Friday, September 25th 2020

RTX 3080 Crash to Desktop Problems Likely Connected to AIB-Designed Capacitor Choice

Igor's Lab has posted an interesting investigative article where he advances a possible reason for the recent crash to desktop problems for RTX 3080 owners. For one, Igor mentions how the launch timings were much tighter than usual, with NVIDIA AIB partners having much less time than would be adequate to prepare and thoroughly test their designs. One of the reasons this apparently happened was that NVIDIA released the compatible driver stack much later than usual for AIB partners; this meant that their actual testing and QA for produced RTX 3080 graphics cards was mostly limited to power on and voltage stability testing, other than actual gaming/graphics workload testing, which might have allowed for some less-than-stellar chip samples to be employed on some of the companies' OC products (which, with higher operating frequencies and consequent broadband frequency mixtures, hit the apparent 2 GHz frequency wall that produces the crash to desktop).

Another reason for this, according to Igor, is the actual "reference board" PG132 design, which is used as a reference, "Base Design" for partners to architecture their custom cards around. The thing here is that apparently NVIDIA's BOM left open choices in terms of power cleanup and regulation in the mounted capacitors. The Base Design features six mandatory capacitors for filtering high frequencies on the voltage rails (NVVDD and MSVDD). There are a number of choices for capacitors to be installed here, with varying levels of capability. POSCAPs (Conductive Polymer Tantalum Solid Capacitors) are generally worse than SP-CAPs (Conductive Polymer-Aluminium-Electrolytic-Capacitors) which are superseded in quality by MLCCs (Multilayer Ceramic Chip Capacitor, which have to be deployed in groups). Below is the circuitry arrangement employed below the BGA array where NVIDIA's GA-102 chip is seated, which corresponds to the central area on the back of the PCB.
In the images below, you can see how NVIDIA and it's AIBs designed this regulator circuitry (NVIDIA Founders' Edition, MSI Gaming X, ZOTAC Trinity, and ASUS TUF Gaming OC in order, from our reviews' high resolution teardowns). NVIDIA in their Founders' Edition designs uses a hybrid capacitor deployment, with four SP-CAPs and two MLCC groups of 10 individual capacitors each in the center. MSI uses a single MLCC group in the central arrangement, with five SP-CAPs guaranteeing the rest of the cleanup duties. ZOTAC went the cheapest way (which may be one of the reasons their cards are also among the cheapest), with a six POSCAP design (which are worse than MLCCs, remember). ASUS, however, designed their TUF with six MLCC arrangements - there were no savings done in this power circuitry area.

****************

__Brief A__
In the data entries, from the line containing "To the nearest percent, what is the difference" through the end of the entries, switch "difference" to "gap" and keep everything else the same. Leave out the pictures.
The data entries that follow are unrelated to the article above.

Data entries
****************

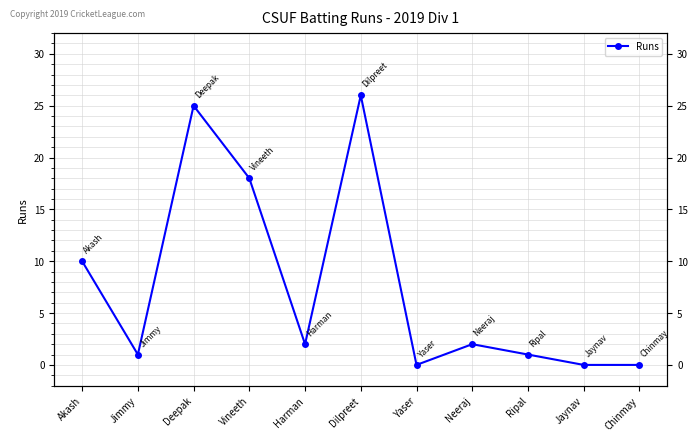

At which category does the chart reach its peak across all series?

Dilpreet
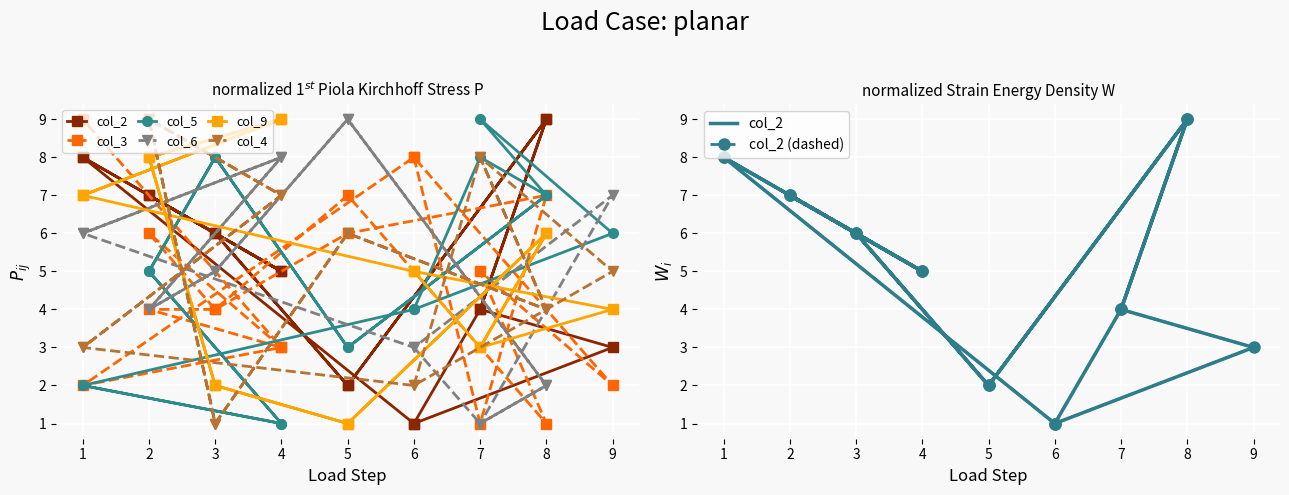

Which series has the largest total across all categories?

col_2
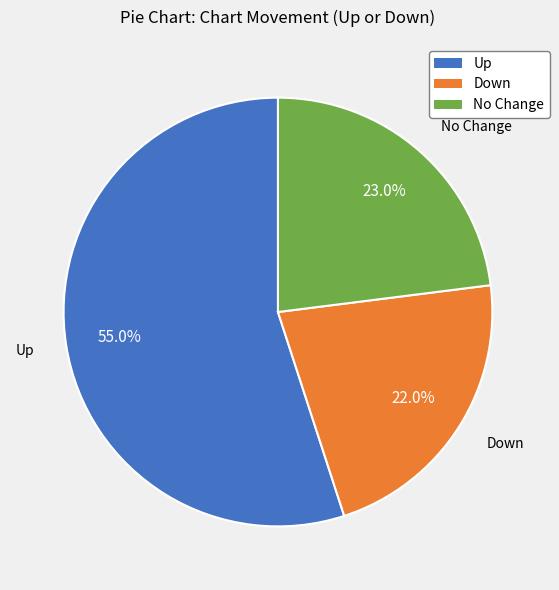

To the nearest percent, what is the average slice percentage?

33%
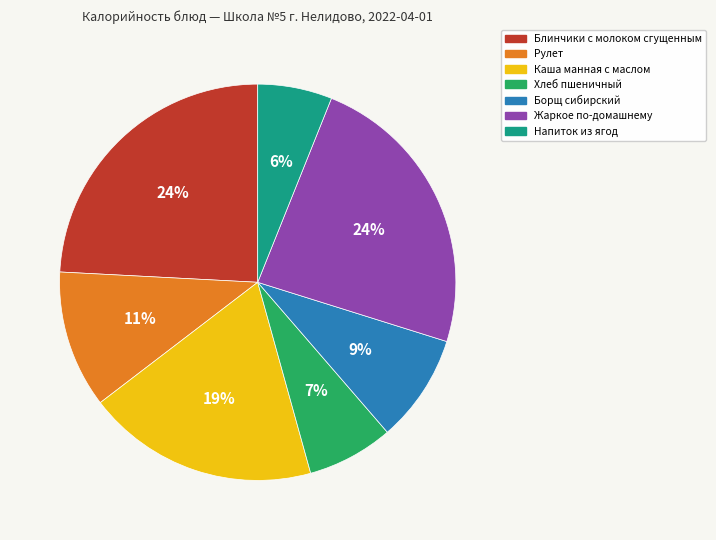

To the nearest percent, what is the difference between the largest and smallest slice percentages?

18%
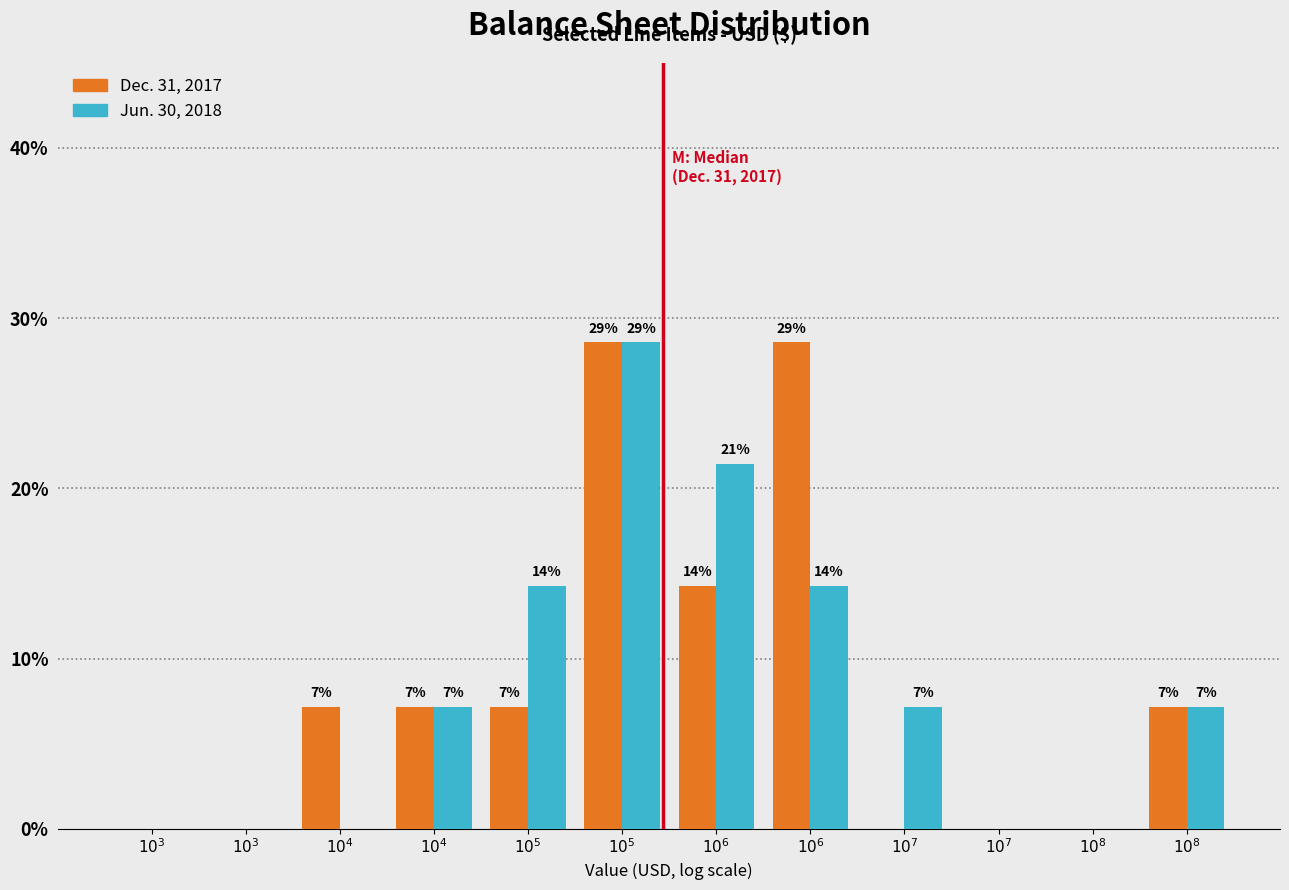

How many groups of bars are there?

12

****************

__Brief B__
According to the RTX 3080 crash article, what capacitor arrangement does NVIDIA's Founders' Edition use?

__Task result A__
To the nearest percent, what is the gap between the largest and smallest slice percentages?

18%

How many groups of bars are there?

12

__Task result B__
It uses four SP-CAPs and two MLCC groups of 10 individual capacitors each in the center.